Michael Herschel Greger (born October 25, 1972) is an American physician, author, and speaker on public health issues best known for his advocacy of a whole-food, plant-based diet, and his opposition to animal-derived food products. He founded the website NutritionFacts.org which provides videos and studies around diet and nutrition. His books How Not to Die, How Not to Diet, and How Not to Age have been New York Times best sellers .

Michael Greger was born on October 25, 1972, in Miami, Florida, United States. Greger has said that he was inspired to pursue a career in medicine at the age of nine after witnessing his grandmother's health improvement that she attributed to following dietary and lifestyle changes prescribed by American nutritionist Nathan Pritikin. He later graduated from the Cornell University School of Agriculture in 1995, where as a junior he wrote informally about the dangers of bovine spongiform encephalopathy on a website he published in 1994. In the same year, he was hired to work on mad cow issues for Farm Sanctuary, near Cornell, and became a vegan after touring a stockyard as part of his work with Farm Sanctuary.

In 1998, Greger appeared as an expert witness testifying about bovine spongiform encephalopathy when cattle producers unsuccessfully sued Oprah Winfrey for libel over statements she had made about the safety of meat in 1996. He later enrolled at Tufts University School of Medicine, originally for its MD/PhD program, but then withdrew from the dual-degree program to pursue only the medical degree. He received his MD in 1999 as a general practitioner specializing in clinical nutrition.

In 2001, Greger joined the Organic Consumers Association to work on mad cow issues, on which he spoke widely as cases of the disease appeared in the US and Canada. Previously in 1994, in a Cornell University animal rights publication, Greger highlighted the results of a survey in Britain that appeared to support the view of a microbiologist at the University of Leeds that mad cow disease was "much more serious than AIDS". A decade later, in early 2004, the Daily Bruin, the student newspaper of the University of California, Los Angeles, reported that Greger had called mad cow disease the "plague of the 21st century". However, Greger later denied ever making such a statement, clarifying that he had merely posed it as a question during a speech. That same year, Greger cited a study and said that "thousands of Americans may already be dying because of Mad Cow disease every year".

THE DATA:
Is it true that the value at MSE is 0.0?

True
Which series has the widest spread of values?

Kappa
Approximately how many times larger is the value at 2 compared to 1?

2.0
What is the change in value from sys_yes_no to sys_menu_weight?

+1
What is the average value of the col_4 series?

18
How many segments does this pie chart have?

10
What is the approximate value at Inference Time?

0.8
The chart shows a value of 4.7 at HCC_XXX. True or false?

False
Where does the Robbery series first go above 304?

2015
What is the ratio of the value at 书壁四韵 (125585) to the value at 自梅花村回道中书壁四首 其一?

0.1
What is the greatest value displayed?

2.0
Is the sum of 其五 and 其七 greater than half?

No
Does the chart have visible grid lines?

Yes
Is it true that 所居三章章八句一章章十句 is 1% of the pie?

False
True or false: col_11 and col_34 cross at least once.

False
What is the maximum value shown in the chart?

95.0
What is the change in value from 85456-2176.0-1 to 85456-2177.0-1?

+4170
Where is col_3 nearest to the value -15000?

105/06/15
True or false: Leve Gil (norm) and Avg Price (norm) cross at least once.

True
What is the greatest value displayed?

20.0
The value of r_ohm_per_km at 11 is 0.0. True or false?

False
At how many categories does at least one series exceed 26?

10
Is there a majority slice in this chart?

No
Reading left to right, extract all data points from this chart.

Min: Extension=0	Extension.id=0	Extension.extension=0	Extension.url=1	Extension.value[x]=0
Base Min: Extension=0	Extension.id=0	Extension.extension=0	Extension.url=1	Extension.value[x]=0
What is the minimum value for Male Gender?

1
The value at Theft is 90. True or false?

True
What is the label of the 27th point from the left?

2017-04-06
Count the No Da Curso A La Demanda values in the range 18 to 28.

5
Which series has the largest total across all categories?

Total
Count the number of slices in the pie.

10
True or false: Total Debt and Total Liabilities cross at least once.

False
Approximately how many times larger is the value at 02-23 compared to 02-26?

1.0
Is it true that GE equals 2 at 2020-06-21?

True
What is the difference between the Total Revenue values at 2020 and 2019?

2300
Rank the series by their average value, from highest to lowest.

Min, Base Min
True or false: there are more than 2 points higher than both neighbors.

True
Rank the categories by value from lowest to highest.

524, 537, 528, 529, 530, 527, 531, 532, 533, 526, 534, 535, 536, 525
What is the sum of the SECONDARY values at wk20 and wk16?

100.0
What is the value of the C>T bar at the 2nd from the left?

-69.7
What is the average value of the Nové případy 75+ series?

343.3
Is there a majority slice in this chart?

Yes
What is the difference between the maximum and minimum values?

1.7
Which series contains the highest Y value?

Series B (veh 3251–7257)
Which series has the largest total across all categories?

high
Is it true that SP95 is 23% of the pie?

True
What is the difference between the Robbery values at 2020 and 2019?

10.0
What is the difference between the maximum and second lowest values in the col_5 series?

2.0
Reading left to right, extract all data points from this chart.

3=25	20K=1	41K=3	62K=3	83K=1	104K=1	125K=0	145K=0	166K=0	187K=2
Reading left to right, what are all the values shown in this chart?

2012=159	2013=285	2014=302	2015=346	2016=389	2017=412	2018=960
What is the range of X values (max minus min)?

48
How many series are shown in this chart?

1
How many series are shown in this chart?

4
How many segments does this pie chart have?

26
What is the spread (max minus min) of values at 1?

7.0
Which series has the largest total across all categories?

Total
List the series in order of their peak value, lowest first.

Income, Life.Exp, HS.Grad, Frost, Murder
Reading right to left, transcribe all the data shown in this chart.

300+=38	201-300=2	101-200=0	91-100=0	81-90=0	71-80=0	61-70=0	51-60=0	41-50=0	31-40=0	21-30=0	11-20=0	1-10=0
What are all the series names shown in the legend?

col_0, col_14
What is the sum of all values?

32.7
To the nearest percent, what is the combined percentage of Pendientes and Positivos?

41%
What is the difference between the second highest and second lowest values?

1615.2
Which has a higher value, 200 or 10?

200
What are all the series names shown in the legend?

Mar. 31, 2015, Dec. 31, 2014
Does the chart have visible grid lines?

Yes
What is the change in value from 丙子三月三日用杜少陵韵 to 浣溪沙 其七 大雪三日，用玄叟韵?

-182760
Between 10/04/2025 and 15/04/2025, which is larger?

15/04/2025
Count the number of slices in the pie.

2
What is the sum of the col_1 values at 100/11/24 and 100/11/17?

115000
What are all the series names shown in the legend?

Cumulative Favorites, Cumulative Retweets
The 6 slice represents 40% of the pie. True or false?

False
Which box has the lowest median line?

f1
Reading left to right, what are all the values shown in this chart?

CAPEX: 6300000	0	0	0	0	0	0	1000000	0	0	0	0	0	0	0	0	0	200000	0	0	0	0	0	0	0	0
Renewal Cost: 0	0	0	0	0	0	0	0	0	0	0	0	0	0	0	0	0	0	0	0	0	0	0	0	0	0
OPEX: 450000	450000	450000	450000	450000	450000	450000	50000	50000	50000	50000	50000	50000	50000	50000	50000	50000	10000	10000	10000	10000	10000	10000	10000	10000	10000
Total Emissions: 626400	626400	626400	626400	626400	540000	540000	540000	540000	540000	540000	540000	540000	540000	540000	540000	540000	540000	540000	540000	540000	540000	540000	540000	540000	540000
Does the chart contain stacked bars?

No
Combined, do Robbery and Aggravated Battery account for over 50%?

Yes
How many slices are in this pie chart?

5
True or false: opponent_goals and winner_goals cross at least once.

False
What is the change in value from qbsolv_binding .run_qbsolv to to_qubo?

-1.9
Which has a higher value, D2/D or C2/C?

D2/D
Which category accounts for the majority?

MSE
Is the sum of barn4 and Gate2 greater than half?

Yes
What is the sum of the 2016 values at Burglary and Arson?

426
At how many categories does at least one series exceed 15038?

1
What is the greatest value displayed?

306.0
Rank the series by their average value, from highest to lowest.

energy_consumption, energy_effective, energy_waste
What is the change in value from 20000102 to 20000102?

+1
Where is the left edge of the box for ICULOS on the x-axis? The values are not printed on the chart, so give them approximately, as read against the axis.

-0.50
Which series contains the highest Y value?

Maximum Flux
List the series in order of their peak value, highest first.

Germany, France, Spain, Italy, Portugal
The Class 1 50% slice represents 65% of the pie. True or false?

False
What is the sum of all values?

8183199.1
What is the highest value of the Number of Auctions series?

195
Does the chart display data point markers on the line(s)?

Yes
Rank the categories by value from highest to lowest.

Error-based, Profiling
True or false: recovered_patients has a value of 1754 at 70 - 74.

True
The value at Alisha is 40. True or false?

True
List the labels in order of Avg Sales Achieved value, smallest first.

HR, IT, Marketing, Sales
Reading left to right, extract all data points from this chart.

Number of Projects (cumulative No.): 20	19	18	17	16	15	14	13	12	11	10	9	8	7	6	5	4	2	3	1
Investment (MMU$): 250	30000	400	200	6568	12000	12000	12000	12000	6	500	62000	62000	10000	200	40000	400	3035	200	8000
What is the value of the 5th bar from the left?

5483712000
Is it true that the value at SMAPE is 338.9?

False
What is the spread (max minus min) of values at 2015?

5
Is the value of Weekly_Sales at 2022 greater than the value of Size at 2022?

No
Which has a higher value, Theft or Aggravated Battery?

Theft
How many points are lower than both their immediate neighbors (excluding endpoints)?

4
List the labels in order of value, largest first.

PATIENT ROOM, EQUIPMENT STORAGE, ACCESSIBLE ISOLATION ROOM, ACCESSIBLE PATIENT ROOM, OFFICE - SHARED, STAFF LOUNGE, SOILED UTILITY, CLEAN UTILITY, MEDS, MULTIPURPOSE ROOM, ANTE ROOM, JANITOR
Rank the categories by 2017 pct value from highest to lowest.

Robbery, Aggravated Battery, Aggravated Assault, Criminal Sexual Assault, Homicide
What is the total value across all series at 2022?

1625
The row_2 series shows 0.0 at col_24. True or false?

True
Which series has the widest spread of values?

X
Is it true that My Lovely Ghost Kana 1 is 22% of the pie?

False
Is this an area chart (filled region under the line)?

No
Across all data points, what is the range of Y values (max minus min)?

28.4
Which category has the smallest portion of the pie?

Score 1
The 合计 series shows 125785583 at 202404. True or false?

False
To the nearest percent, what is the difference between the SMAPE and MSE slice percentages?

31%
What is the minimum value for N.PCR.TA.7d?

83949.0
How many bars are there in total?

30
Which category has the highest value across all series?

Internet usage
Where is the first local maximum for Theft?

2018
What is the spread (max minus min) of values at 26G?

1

APPLY WHAT YOU READ:
**1.** Update the biography of Michael Greger by writing out everything from "Michael Herschel Greger" down to "best sellers ." again, with "speaker" replaced by "lecturer".
**2.** List the books by Greger that the biography of Michael Greger names.
**3.** Pick up the biography of Michael Greger after its last sentence and continue it.

ANSWERS FOR THE TASKS:
**1.**
Michael Herschel Greger (born October 25, 1972) is an American physician, author, and lecturer on public health issues best known for his advocacy of a whole-food, plant-based diet, and his opposition to animal-derived food products. He founded the website NutritionFacts.org which provides videos and studies around diet and nutrition. His books How Not to Die, How Not to Diet, and How Not to Age have been New York Times best sellers .

**2.** How Not to Die, How Not to Diet, How Not to Age

**3.**
In 2004, he launched a website and published a book critical of the Atkins Diet and other low-carbohydrate diets. That same year, the American College of Lifestyle Medicine was founded, and Greger was a founding member, and fellow.

In 2005, Michael Greger joined the farm animal welfare division of the Humane Society of the United States as director of public health and animal agriculture. Three years later, he testified before the United States Congress after the Humane Society released its undercover video of the Westland Meat Packing Company, which revealed downer animals entering the meat supply. This led the USDA to mandate the recall of 143 million pounds of beef, some of which had been routed into the nation's school lunch program.

Greger founded the website NutritionFacts.org, with funding from the Jesse & Julie Rasch Foundation. It was founded in August 2011 to provide information on nutrition and health. Jesse & Julie Rasch Foundation provided the initial seed funding. Greger, then known for public-health lectures and his work with the Humane Society of the United States, aimed to "cut through the hype" by summarizing findings from peer-reviewed studies in an accessible format. From its inception, the site released a new video every weekday, drawing on Greger's Latest in Clinical Nutrition lecture series, to make complex research digestible for the general public.

NutritionFacts.org follows a nonprofit public-service model. It carries no advertisements and sells no products; operating costs are covered by individual donations and philanthropic grants. Its core service is its video library: referenced videos, most narrated by Greger, which summarizes recent nutrition studies. Each video is accompanied by a transcript and citation list, which helps readers to trace the original research.